Piper Vasicek


2024

pdf bib
This Reference Does Not Exist: An Exploration of LLM Citation Accuracy and Relevance
Courtni Byun | Piper Vasicek | Kevin Seppi
Proceedings of the Third Workshop on Bridging Human--Computer Interaction and Natural Language Processing

Citations are a fundamental and indispensable part of research writing. They provide support and lend credibility to research findings. Recent GPT-fueled interest in large language models (LLMs) has shone a spotlight on the capabilities and limitations of these models when generating relevant citations for a document. Recent work has focused largely on title and author accuracy. We underline this effort and expand on it with a preliminary exploration in relevance of model-recommended citations. We define three citation-recommendation tasks. We also collect and annotate a dataset of model-recommended citations for those tasks. We find that GPT-4 largely outperforms earlier models on both author and title accuracy in two markedly different CS venues, but may not recommend references that are more relevant than those recommended by the earlier models.
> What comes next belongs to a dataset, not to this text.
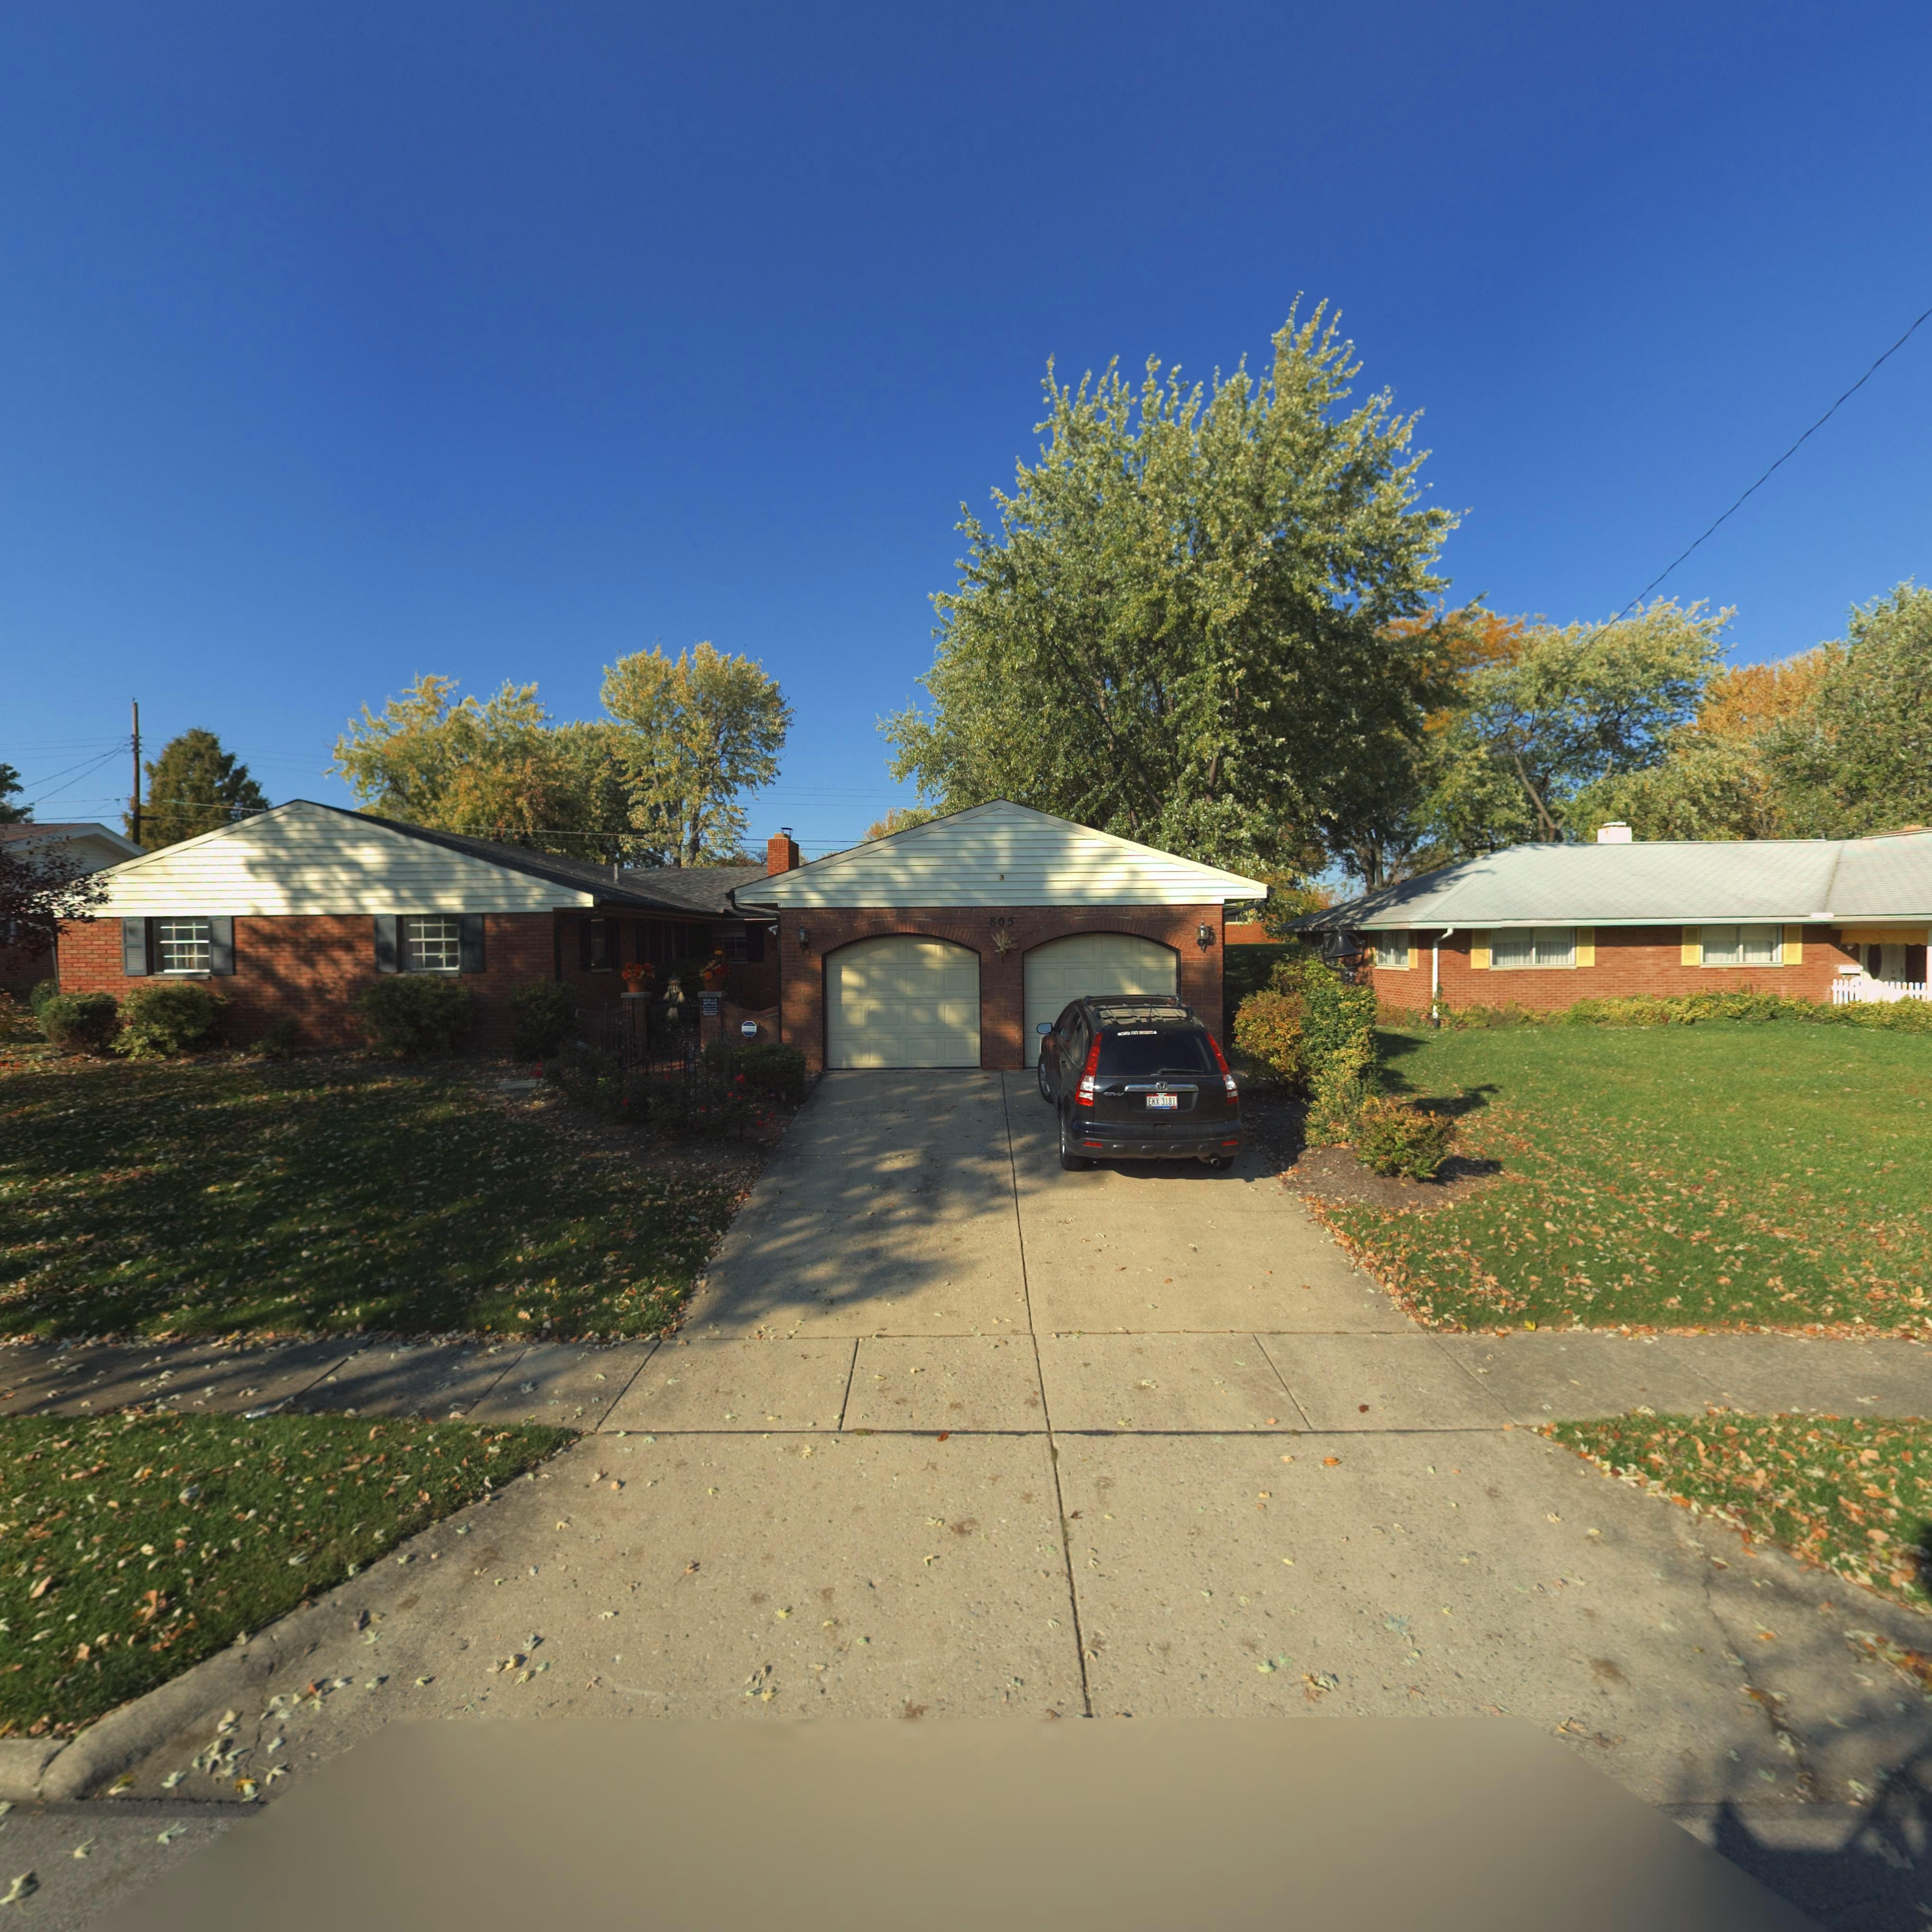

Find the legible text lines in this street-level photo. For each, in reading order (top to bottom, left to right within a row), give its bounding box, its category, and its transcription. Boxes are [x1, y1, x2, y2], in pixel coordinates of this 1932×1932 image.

[989, 916, 1014, 927] StreetNumber: 805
The two venues we compare are CHI and EMNLP. All models appear to perform better at recommending EMNLP papers than CHI papers.

pdf bib
It is a Truth Individually Acknowledged: Cross-references On Demand
Piper Vasicek | Courtni Byun | Kevin Seppi
Proceedings of the 4th International Conference on Natural Language Processing for Digital Humanities

Cross-references link source passages of text to other passages that elucidate the source passage in some way and can deepen human understanding. Despite their usefulness, however, good cross-references are hard to find, and extensive sets of cross-references only exist for the few most highly studied books such as the Bible, for which scholars have been collecting cross-references for hundreds of years. Therefore, we propose a new task: generate cross-references for user-selected text on demand. We define a metric, coverage, to evaluate task performance. We adapt several models to generate cross references, including an Anchor Words topic model, SBERT SentenceTransformers, and ChatGPT, and evaluate their coverage in both English and German on existing cross-reference datasets. While ChatGPT outperforms other models on these datasets, this is likely due to data contamination. We hand-evaluate performance on the well-known works of Jane Austen and a less-known science fiction series Sons of the Starfarers by Joe Vasicek, finding that ChatGPT does not perform as well on these works; sentence embeddings perform best. We experiment with newer LLMs and large context windows, and suggest that future work should focus on deploying cross-references on-demand with readers to determine their effectiveness in the wild.